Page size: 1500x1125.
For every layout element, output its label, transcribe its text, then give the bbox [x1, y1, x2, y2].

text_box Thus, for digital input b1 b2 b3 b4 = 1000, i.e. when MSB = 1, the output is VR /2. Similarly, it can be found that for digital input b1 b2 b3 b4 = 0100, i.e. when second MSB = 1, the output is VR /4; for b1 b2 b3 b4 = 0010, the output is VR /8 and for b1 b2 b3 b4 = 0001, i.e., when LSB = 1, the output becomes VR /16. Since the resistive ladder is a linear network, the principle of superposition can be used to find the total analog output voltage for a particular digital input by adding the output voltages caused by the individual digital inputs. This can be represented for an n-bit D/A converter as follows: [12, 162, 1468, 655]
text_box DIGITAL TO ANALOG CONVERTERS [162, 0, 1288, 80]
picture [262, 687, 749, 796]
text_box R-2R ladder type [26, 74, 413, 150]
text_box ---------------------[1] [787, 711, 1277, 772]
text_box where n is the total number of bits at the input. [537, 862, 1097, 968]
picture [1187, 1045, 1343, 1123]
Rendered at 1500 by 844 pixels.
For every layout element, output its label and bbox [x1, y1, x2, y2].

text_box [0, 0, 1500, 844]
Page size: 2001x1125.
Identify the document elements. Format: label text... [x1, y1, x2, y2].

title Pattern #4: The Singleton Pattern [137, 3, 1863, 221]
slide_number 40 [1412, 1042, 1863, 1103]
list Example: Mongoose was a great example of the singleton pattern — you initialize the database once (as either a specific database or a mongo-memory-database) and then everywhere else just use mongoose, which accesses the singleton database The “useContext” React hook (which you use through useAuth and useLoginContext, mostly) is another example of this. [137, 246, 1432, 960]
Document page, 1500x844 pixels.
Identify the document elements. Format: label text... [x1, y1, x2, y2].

#### WORK INSTRUCTION:
Above are the records; copy each line from them that includes the string "pixels".

#### EXERCISE RESULT:
Rendered at 1500 by 844 pixels.
Document page, 1500x844 pixels.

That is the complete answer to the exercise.